Amidst the volatile geopolitical landscape, Volkswagen AG tempered expectations for 2026, forecasting operating margins to remain under pressure, ranging between 4% and 5.5%. The German automaker cited persistent raw material costs and intense competition as key challenges within the current global environment.
Further market stabilization efforts are on the horizon. As expected, the Group of Seven (G7) nations announced their readiness to release strategic oil reserves to calm markets, though no immediate decision was made.
Economic data from China showed robust growth, with exports soaring 21.8% year-over-year in February. Trade with the European Union saw a substantial 28% increase, while exports to the United States declined by 11%, indicating a significant shift in China’s trade focus.

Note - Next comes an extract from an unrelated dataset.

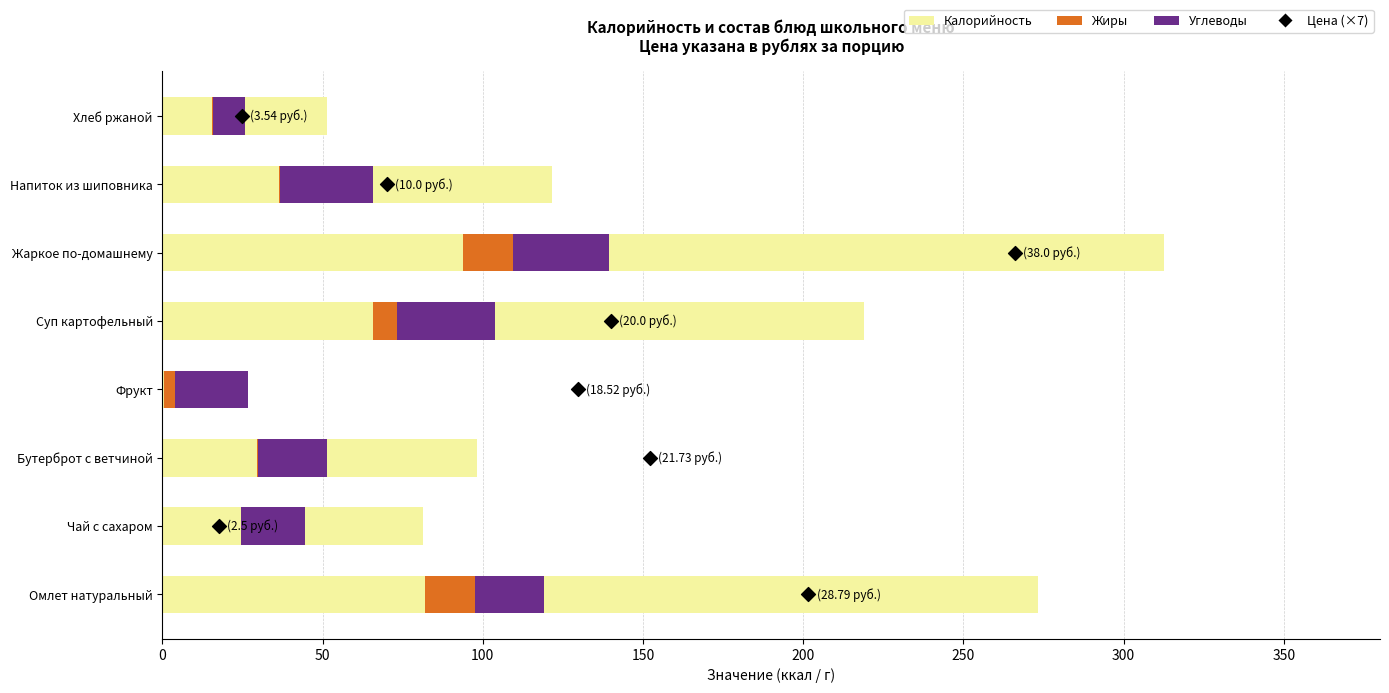

Is the value of Углеводы at 0 greater than the value of Цена (×7) at 300?

Yes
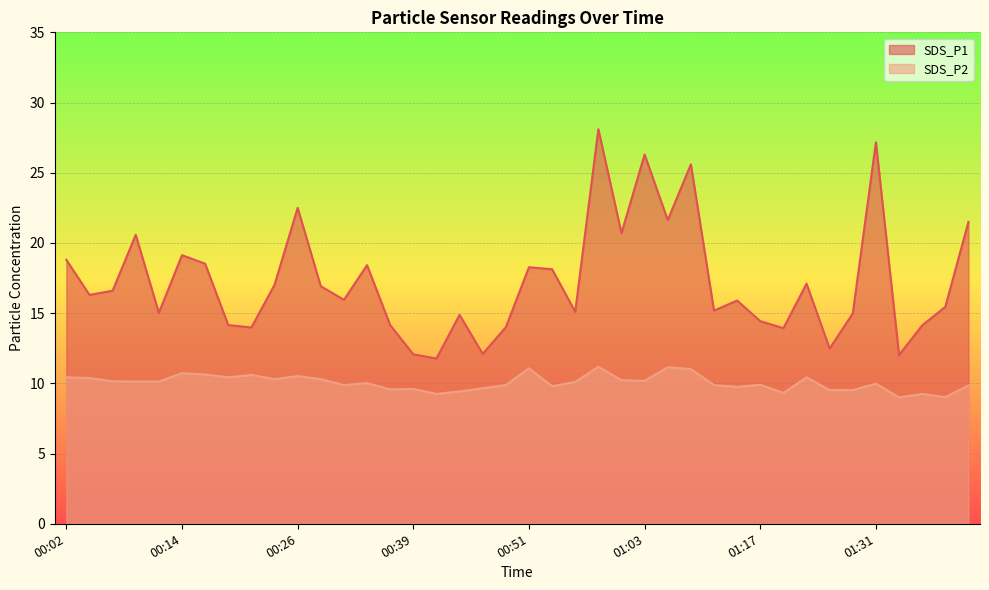

The value of SDS_P1 at 00:53 is 24.5. True or false?

False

On the equities front, European and Asian markets rallied, both up an average of 2%, reflecting investor hopes for de-escalation. U.S. futures pointed to a 0.5% gain at the open, building on a 1% surge in the previous session. Brent crude oil, after its recent spike, fell sharply by 10%, settling back below $90 a barrel. The U.S. dollar weakened slightly against its major peers, while gold gained 2%, trading near $2,000 an ounce.